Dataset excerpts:

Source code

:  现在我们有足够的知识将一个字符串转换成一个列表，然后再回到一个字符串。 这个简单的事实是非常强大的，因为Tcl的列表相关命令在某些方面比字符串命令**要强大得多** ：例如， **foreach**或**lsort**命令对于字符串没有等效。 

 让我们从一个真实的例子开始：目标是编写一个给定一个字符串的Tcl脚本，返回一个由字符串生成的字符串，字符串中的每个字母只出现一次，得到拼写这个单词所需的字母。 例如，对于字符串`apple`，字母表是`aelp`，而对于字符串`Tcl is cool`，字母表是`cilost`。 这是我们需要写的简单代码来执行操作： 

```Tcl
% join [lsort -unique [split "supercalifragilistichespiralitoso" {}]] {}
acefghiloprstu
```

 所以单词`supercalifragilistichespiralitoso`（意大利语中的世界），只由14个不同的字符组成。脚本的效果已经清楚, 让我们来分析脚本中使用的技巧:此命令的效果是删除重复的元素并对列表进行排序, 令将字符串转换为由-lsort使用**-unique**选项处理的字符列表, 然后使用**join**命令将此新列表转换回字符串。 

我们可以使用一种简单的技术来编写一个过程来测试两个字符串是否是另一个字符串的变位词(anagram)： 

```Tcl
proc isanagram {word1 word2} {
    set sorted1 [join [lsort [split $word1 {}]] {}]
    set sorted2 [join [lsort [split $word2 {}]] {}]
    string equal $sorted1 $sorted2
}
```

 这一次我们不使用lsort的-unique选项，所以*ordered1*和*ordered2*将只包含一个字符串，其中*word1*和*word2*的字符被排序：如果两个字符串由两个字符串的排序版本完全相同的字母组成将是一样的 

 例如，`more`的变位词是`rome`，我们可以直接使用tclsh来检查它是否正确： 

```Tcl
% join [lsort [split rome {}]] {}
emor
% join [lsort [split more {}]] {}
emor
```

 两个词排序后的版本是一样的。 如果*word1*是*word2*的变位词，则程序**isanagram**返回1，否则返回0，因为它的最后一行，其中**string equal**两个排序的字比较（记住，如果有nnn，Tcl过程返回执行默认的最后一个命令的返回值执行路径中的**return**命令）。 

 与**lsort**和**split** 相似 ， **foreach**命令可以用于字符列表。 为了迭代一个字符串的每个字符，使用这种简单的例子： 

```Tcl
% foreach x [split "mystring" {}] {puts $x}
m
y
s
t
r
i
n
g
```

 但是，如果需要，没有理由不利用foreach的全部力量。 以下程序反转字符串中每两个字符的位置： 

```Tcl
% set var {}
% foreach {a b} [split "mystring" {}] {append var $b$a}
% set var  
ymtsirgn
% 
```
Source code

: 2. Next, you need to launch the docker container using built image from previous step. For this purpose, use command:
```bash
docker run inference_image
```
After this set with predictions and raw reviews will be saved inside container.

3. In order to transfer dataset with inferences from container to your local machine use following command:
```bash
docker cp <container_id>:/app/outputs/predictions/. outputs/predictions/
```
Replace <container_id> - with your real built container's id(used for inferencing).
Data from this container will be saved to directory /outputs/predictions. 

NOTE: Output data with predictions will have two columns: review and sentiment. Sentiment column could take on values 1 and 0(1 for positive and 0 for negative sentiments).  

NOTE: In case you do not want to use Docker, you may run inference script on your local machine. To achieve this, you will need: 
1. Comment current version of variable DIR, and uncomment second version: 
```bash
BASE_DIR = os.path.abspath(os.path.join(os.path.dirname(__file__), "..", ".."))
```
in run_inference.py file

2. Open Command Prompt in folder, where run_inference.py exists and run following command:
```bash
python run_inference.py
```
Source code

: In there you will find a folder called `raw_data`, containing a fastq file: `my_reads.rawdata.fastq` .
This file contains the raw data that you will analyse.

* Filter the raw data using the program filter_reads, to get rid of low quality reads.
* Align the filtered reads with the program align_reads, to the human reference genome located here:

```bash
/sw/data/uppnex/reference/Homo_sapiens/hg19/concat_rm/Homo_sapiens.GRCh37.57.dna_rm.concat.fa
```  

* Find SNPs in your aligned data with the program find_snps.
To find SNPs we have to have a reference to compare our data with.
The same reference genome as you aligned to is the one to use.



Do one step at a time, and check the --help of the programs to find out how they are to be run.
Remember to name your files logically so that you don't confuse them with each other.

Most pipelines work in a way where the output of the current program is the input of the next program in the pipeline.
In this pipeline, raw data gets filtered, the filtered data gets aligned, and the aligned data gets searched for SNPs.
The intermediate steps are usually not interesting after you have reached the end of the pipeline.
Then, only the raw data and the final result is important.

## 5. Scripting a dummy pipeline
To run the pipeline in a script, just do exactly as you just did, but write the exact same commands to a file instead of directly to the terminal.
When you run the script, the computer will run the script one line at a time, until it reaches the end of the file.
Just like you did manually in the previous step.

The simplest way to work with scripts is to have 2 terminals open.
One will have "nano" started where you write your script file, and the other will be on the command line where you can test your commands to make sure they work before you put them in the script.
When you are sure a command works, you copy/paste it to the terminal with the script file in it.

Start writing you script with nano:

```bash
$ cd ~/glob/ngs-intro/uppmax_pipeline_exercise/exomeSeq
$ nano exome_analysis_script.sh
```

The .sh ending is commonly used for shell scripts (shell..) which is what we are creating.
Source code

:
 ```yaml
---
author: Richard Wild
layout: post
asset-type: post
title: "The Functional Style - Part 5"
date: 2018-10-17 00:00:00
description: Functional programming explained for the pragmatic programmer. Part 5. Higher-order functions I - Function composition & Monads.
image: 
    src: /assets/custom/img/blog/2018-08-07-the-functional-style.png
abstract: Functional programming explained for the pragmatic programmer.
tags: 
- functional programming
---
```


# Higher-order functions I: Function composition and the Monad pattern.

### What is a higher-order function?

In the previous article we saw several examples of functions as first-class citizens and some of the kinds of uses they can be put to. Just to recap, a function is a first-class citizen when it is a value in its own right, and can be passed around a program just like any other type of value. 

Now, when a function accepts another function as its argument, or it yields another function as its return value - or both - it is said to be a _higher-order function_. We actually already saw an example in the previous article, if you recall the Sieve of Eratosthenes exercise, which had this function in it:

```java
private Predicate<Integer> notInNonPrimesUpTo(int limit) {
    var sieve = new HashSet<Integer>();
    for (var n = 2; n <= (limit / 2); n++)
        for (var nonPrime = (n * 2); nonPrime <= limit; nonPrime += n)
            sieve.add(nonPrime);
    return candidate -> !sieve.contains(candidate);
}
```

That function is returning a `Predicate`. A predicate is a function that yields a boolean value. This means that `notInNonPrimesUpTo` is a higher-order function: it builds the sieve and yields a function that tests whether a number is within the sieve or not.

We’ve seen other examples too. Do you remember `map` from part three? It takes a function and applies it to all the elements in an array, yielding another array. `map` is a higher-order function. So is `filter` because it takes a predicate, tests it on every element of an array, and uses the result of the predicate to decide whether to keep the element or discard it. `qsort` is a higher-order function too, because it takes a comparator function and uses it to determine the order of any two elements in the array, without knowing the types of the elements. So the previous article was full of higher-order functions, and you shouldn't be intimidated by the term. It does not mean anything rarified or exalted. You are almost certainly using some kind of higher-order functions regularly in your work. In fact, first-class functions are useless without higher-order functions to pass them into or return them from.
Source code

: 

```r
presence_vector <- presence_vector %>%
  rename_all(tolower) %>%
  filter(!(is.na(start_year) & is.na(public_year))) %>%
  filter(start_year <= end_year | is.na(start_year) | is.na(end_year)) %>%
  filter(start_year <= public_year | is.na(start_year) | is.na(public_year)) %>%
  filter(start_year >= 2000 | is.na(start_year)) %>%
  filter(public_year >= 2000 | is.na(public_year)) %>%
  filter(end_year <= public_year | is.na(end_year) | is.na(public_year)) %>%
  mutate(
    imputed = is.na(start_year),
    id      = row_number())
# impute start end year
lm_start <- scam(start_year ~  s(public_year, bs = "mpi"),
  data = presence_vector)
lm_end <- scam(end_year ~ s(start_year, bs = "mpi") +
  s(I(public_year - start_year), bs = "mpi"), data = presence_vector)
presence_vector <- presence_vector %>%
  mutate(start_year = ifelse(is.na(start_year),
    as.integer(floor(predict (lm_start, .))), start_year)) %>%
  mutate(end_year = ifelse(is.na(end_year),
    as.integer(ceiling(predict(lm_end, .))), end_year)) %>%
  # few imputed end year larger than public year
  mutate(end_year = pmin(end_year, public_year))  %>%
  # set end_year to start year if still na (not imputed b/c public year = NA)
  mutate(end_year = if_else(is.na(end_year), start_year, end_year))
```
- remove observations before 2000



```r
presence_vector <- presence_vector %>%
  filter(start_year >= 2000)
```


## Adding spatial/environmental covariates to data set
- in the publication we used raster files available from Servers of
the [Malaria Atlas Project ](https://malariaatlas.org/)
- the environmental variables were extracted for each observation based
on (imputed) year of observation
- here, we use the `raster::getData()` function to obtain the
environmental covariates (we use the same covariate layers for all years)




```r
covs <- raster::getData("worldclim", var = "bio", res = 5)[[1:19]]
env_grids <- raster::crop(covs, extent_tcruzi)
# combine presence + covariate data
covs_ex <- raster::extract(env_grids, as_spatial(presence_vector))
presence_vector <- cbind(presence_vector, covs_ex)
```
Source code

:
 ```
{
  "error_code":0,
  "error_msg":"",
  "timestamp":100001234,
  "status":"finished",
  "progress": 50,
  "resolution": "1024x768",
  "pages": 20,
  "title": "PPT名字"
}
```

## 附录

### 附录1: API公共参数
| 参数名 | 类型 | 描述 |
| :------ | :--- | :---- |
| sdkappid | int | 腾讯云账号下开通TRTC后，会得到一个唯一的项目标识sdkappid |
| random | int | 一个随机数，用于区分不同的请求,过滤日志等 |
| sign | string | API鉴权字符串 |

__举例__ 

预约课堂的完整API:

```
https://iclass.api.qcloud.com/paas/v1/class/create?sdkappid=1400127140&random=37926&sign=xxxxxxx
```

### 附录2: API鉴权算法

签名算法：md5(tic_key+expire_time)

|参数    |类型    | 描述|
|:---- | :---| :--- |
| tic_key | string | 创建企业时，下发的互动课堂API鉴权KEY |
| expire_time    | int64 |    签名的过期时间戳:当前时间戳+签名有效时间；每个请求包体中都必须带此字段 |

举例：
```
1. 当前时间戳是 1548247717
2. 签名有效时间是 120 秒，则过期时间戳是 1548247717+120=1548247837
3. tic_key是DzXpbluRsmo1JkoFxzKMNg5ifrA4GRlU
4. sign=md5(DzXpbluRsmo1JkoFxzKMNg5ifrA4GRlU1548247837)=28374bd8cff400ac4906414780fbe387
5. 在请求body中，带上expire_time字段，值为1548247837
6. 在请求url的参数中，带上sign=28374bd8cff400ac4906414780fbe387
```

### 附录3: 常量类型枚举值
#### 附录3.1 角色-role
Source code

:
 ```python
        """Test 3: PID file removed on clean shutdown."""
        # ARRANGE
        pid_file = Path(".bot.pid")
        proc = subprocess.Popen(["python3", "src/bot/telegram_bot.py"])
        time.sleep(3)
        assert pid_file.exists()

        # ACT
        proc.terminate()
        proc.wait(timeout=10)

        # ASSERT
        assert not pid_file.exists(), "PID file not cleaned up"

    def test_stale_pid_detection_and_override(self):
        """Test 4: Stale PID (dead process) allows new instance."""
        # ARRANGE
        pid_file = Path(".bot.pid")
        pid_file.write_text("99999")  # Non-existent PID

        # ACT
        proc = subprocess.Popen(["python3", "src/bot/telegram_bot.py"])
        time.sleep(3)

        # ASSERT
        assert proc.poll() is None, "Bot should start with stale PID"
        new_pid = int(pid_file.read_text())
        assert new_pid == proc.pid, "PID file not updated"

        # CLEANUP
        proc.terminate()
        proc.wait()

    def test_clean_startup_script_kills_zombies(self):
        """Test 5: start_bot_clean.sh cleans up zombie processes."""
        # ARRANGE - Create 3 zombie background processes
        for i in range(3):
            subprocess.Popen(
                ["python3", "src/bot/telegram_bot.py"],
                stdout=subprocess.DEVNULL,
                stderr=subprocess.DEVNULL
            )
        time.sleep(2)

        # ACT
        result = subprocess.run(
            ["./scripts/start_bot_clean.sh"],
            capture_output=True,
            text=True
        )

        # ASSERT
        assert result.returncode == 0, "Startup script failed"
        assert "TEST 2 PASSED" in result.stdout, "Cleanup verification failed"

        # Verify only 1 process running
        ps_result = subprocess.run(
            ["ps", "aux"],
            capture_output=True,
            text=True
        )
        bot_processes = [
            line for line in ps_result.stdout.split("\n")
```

§ **Problem to solve**:
Extract all lines from the data in which "folder" is found.

§ **Response area**:
2. Open Command Prompt in folder, where run_inference.py exists and run following command:
: In there you will find a folder called `raw_data`, containing a fastq file: `my_reads.rawdata.fastq` .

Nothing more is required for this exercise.